When it comes to your work history, always place your most current position first, and then work back in chronological order, and in reality, the last 10 years should be enough experience for a company to review, and makes it easier for them to see the more relevant information quicker. When you list your role responsibilities it’s important to say ‘I did’ this and that instead of ‘we did’ – you want to demonstrate your achievements, not your previous team achievements.

Education

Always list your full education history, be honest and accurate. The college grades do not need to be there, but any qualification / degree / masters actually awarded should be.

Industry

If you are applying for a role in the same industry as the one you are working, absolutely state this in your cover letter very early. An ever increasing number of companies especially over recent times absolutely want industry experience to fit in quicker and in their mind, you will have a better chance of success.

Culture fit

This in reality is the most important point. Recruiters and HR alike are employed to find the best talent in the market. You will have already stated your credentials and work experience in SAP, but where is the element that demonstrates a potential culture fit for their company? Include hobbies and interests as a start, but also give an example of teamwork, or going above and beyond to help others, or how you communicate effectively across divisions.
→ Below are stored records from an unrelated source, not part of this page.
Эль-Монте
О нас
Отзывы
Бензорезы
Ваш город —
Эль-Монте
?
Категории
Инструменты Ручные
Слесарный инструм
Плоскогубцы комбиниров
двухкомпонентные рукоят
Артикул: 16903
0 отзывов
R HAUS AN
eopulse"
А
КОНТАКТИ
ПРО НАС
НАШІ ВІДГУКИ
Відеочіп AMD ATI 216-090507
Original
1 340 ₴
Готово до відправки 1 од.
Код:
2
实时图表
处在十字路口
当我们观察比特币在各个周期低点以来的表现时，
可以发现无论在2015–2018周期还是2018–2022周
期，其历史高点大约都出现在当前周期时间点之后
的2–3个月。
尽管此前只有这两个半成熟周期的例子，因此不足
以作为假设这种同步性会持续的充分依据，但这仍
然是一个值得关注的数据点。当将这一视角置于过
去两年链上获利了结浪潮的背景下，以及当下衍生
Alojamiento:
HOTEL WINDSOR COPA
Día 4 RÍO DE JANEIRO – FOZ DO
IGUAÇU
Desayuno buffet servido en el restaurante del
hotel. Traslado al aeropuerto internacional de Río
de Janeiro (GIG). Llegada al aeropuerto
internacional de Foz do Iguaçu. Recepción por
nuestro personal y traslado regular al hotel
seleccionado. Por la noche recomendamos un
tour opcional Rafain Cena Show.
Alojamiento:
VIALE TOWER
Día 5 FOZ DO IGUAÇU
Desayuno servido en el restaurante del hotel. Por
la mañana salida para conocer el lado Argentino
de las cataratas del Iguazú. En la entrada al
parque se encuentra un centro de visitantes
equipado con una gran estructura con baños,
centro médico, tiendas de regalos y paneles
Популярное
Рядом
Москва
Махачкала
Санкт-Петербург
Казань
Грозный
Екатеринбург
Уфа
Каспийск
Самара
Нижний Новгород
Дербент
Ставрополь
The vast majority of roles nowadays are not in business silos, and will require excellent communication skills, even in technical SAP roles – so show it.

Cover Letter

Always include one, always!

This is the real opportunity to tell a recruiter for a company why you feel you are a fit for the specific role applied for – so tell them.

They often say you have 10-20 seconds for a recruiter to review your resume, so leave the majority of the SAP speak and career history in the resume, and pack the cover letter with ‘personality’ and ‘feel’.

There are many more ways to explain your career history to someone, but without understanding who is reviewing the many applicants applying for the roles you want, you may not even get the chance!